In 2012, 70000 ICU beds were available to people who needed critical care in and around the country. With over 5 million needing these services annually, the need for more and better facilities is one that will not go away. With between 20-30% of a hospital’s budget going into its critical care facilities and limited government resources, the onus is on charitable trusts and for-profit organizations to create, and run the infrastructure needed to support our burgeoning population and its needs.
The challenges of hospitalization in India – a patient’s perspective
The need for affordable healthcare in India is critical. Over 40% of the people admitted in ICUs at hospitals around the country have borrowed money or sold assets to facilitate treatment.

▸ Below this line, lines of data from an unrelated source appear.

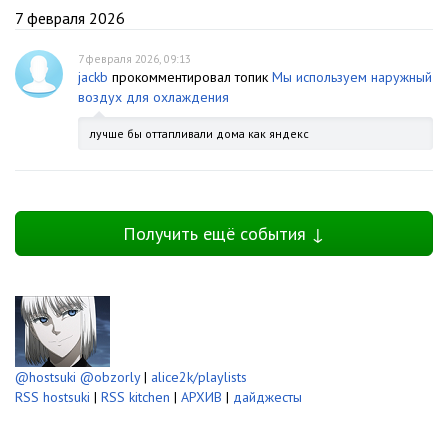
7 февраля 2026
7 февраля 2026, 09:13
jackb
прокомментировал топик
Мы используем наружный
воздух для охлаждения
лучше бы оттапливали дома как яндекс
Получить ещё события ↓
@hostsuki
@obzorly
|
alice2k/playlists
RSS hostsuki
|
RSS kitchen
|
АРХИВ
|
дайджесты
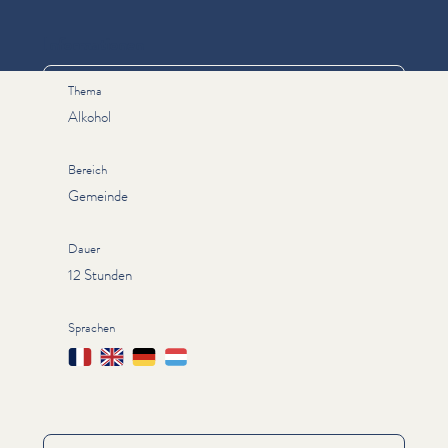
Informationen
Thema
Alkohol
Bereich
Gemeinde
Dauer
12 Stunden
Sprachen
Français
English
Deutsch
Lëtzebuergesch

Even in the growing middle class of the country, one hospitalization in the ICU could account for up to 58% of the per capita expenditure and can even push 2.2% of the people below the poverty line. In for-profit hospitals capital budgets may be rearranged, if perceived financial goals aren’t met. This, in turn, affects service delivery, and ultimately, patient outcomes. In poorly-funded government hospitals, the story is different, where due to a lack of resources, infrastructure, support staff and intensivists, patients and their families end up sharing costs formally or informally, adding to their burden. For clinicians, the long-term feasibility of projects becomes a challenge.
In a study of 50 patients conducted in Mumbai, India in 2014, at a tertiary care hospital in Mumbai, with a 20-bedded well-equipped and fully-functional MICU, specialists on call, and experienced support staff trained to handle medical emergencies, the average expenditure per patient amounted to Rs. 27,213. The average cost per day per patient worked out to Rs. 6637.3, and total expenditure of these 50 patients over 205 days amounted to Rs. 13,60,650.
How important is nutrition for patients admitted in ICUs?
Patients admitted in the ICU are at nutritional risk within 48 hours. Observational studies conducted over the years have shown that low caloric and protein intake can negatively alter outcomes. If patients are unable to consume food, then additional micronutrients are necessary. Vitamin D supplements are also recommended in cases of severe deficiency.
The need for nutritional management
Efforts need to be made to ensure that at least 55-60% of the target calorie requirement is met within the first week of ICU stay for a clinical benefit. Abdominal distension, pain, bloating, and passage of stools should be tracked to check tolerance of enteral feeding. For patients receiving parenteral nutrition, bedside glucose monitoring needs to be done several times a day. Creatinine, BUN, electrolytes, and bicarbonate should also be monitored daily for the first few days.
The final word
For most health care providers in critical care, a switch in focus to better nutrition can help reduce the length of stay for patients. The use of technology to map nutritional intake will be critical and game-changing, as through it the proper nutrition and medicine dosages can be provided. Currently, patient nutrition is also dependent on individual experience, rather than scientific evidence. For India’s healthcare system to evolve and meet future needs, changes will need to begin today, for a better tomorrow.